June 30, 1908
At around 7:17 a.m. local time, Tungus natives and Russian settlers in the hills northwest of Lake Baikal observed a column of bluish light, nearly as bright as the Sun, moving across the sky. About 10 minutes later, there was a flash and a sound similar to artillery fire. Eyewitnesses closer to the explosion reported the sound source moving east to north. The sounds were accompanied by a shock wave that knocked people off their feet and broke windows hundreds of miles away. The majority of eyewitnesses reported only the sounds and the tremors, and not the sighting of the explosion.
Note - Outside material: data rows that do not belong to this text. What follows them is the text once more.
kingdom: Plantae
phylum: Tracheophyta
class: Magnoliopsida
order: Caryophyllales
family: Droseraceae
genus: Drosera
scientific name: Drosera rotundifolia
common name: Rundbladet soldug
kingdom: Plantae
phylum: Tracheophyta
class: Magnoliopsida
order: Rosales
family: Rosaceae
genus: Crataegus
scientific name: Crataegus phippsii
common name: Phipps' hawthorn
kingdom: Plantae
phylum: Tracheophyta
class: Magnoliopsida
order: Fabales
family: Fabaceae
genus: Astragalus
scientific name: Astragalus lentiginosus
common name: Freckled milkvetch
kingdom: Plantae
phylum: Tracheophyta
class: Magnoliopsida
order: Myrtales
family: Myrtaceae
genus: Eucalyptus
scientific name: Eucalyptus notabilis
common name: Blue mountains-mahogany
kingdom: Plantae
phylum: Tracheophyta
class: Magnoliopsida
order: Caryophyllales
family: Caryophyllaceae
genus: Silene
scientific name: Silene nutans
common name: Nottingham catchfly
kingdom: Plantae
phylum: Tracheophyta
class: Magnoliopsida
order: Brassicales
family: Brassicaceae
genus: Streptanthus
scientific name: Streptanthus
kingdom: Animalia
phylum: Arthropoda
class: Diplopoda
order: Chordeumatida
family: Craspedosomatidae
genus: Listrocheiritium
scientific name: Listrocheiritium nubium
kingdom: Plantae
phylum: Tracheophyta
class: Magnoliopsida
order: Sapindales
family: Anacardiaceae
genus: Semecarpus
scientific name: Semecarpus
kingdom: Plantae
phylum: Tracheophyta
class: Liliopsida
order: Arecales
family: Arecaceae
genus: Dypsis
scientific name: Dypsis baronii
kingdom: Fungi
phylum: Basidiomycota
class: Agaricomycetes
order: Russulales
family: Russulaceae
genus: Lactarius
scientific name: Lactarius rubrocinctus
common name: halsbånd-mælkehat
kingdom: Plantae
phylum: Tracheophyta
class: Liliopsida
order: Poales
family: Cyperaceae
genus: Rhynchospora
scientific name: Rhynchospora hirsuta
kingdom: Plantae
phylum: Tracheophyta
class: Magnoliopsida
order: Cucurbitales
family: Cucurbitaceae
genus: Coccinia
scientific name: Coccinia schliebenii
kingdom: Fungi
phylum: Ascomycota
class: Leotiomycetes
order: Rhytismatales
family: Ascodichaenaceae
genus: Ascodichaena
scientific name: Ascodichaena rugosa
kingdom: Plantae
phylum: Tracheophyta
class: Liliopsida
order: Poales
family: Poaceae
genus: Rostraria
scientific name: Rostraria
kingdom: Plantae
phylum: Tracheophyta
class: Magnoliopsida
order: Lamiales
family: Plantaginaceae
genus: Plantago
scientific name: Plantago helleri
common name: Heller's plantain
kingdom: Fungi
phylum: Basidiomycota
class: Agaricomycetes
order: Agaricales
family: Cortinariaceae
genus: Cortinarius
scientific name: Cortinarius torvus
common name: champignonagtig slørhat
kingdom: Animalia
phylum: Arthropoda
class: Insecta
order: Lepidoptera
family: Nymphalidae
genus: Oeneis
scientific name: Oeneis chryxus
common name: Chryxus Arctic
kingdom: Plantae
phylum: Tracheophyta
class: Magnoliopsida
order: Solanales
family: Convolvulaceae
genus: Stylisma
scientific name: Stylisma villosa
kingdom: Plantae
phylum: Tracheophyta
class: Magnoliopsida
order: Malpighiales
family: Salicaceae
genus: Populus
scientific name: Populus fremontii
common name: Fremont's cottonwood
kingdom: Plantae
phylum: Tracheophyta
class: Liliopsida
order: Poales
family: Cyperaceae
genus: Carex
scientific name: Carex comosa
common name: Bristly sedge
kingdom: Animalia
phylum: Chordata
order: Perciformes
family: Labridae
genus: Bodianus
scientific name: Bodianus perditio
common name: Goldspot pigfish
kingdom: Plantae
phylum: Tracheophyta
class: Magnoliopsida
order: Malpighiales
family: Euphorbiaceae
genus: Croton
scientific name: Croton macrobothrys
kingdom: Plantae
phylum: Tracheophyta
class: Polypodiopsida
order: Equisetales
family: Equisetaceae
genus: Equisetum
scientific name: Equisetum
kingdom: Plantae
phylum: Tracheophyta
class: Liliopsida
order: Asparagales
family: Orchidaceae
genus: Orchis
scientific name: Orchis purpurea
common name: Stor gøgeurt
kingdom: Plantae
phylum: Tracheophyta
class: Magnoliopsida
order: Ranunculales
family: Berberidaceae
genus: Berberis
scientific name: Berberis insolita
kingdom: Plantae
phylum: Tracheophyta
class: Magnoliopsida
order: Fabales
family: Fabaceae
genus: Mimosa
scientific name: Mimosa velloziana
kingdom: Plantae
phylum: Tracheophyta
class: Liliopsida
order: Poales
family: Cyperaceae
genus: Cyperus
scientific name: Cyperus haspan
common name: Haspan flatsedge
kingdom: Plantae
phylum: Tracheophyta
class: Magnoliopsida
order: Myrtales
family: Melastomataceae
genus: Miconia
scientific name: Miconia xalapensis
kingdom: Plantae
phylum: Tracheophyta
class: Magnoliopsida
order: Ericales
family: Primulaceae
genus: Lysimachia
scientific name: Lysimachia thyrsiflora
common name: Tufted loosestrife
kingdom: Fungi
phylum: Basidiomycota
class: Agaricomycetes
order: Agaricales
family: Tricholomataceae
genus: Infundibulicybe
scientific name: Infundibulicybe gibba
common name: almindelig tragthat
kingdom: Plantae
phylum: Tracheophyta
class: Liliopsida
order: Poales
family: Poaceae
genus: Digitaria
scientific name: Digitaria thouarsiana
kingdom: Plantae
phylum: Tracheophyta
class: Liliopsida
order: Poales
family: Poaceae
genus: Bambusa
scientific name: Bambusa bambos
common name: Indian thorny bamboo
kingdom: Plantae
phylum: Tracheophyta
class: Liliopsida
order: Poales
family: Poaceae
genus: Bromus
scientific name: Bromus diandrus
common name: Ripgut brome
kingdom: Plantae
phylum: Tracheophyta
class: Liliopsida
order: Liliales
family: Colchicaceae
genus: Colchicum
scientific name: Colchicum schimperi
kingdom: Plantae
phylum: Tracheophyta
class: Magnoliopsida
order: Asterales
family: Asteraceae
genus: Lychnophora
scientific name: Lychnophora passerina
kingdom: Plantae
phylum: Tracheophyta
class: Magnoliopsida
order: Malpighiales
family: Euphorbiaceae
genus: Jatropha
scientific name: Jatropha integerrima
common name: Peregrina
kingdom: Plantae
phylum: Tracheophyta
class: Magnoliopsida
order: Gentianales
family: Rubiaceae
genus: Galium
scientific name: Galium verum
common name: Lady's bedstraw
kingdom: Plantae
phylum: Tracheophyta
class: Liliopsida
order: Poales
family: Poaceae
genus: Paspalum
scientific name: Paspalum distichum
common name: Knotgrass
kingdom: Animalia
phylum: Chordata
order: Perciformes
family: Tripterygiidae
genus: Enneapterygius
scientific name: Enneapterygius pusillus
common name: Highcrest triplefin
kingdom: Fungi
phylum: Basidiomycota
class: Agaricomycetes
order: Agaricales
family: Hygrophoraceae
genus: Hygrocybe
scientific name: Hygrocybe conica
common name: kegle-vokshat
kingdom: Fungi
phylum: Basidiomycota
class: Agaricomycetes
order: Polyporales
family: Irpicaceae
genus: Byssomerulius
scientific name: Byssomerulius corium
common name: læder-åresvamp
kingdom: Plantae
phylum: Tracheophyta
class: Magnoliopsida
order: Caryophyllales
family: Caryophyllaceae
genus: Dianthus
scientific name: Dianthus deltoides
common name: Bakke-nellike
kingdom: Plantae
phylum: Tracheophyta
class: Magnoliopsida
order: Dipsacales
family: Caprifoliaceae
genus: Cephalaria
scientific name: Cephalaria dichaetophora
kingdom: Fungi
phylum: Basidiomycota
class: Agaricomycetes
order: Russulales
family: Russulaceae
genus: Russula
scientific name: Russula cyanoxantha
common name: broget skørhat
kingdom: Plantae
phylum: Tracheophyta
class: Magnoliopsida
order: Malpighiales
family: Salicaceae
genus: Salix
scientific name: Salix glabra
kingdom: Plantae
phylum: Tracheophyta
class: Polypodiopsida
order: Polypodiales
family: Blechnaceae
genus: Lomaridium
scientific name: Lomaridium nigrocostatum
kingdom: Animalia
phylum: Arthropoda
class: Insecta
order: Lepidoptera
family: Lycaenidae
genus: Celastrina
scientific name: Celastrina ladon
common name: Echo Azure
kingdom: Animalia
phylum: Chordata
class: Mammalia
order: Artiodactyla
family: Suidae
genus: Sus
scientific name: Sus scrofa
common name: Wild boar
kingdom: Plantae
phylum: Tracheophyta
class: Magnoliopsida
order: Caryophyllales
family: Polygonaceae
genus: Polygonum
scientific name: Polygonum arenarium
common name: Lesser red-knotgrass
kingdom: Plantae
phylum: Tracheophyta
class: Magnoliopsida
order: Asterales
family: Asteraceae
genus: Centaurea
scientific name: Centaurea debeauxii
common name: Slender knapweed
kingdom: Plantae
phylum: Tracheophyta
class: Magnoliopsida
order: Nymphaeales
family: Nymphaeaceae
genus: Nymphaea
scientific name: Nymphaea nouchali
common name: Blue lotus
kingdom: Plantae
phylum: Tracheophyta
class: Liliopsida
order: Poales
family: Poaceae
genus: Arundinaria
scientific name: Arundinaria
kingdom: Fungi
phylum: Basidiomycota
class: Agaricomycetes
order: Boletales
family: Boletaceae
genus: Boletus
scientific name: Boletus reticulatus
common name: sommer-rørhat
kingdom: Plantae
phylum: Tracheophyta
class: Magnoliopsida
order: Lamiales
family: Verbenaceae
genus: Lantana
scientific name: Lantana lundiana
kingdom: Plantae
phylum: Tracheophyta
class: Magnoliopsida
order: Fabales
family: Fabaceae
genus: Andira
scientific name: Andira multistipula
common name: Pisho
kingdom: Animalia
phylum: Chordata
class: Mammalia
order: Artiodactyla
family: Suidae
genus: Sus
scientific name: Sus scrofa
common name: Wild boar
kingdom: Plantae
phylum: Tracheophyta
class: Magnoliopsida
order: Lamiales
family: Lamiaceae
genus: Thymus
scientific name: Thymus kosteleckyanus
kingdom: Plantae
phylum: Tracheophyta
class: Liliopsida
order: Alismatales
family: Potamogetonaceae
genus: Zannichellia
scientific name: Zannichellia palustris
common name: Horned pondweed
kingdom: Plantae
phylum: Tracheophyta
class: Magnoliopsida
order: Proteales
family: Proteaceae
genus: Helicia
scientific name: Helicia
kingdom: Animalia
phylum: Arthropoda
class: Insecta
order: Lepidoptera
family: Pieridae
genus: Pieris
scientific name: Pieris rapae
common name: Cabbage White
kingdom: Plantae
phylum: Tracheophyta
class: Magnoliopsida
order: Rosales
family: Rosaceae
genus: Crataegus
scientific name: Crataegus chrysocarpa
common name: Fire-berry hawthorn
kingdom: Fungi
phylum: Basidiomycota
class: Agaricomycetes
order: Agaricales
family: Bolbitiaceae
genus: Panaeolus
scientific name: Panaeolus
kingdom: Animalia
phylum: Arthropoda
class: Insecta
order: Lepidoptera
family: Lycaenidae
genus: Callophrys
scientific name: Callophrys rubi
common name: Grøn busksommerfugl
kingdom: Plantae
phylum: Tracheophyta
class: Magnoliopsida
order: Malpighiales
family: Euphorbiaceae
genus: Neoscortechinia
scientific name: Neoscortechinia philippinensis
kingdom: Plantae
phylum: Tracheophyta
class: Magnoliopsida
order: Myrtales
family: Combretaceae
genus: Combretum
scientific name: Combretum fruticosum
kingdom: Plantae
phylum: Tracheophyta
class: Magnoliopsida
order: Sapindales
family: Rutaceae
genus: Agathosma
Eyewitness accounts differ as to the sequence of events and their overall duration.
Over the next few weeks, night skies were aglow such that one could read in their light, from dust suspended in the stratosphere by the explosion. In the United States, the Smithsonian Astrophysical Observatory and the Mount Wilson Observatory observed a decrease in atmospheric transparency that lasted for several months, also from the suspended dust.
The Tunguska Event, sometimes called the Tunguska explosion, was a massive explosion that occurred near the Podkamennaya (Lower Stony) Tunguska River in what is now Krasnoyarsk Krai of Russia, at around 7:14 a.m. [1] (0:14 UT, 7:02 a.m. local solar time [2] ) on June 30, 1908 (June 17 in the Julian calendar, in use locally at the time). [2]
The explosion was most likely caused by the air burst of a large meteoroid or comet fragment at an altitude of 5–10 kilometres (3–6 miles) above Earth's surface. Different studies have yielded varying estimates for the object's size, with general agreement that it was a few tens of metres across. [3]
Although the meteor or comet burst in the air rather than directly hitting the surface, this event is still referred to as an impact. Estimates of the energy of the blast range from 5 megatons [4] to as high as 30 megatons [5] of TNT, with 10–15 megatons the most likely [5] - about 1000 times as powerful as the bomb dropped on Hiroshima, Japan and about one third the power of Tsar Bomba. [6] The explosion knocked over an estimated 80 million trees over 2,150 square kilometres (830 square miles). It is estimated that the earthquake from the blast would have measured 5.0 on the Richter scale, which was not yet developed at the time. An explosion of this magnitude is capable of destroying a large metropolitan area. [7] This possibility has helped to spark discussion of asteroid deflection strategies.
The Tunguska event is believed to be the largest impact event on land in Earth's recent history; [8] impacts of similar size in remote ocean areas would have gone unnoticed before the advent of global satellite monitoring in the 1960s and 1970s.
This makes me think of this scripture:
Revelation 8:11
"And the third angel sounded, and there fell a great star from heaven, burning as it were a lamp, and it fell upon the third part of the rivers, and upon the fountains of waters; And the name of the star is called Wormwood: and the third part of the waters became wormwood; and many men died of the waters, because they were made bitter." (Revelation 8:10, 11 - KJV)
Do you feel this will be a large meteor fated to strike the earth and cause environmental calamities like what happened in Tunguska?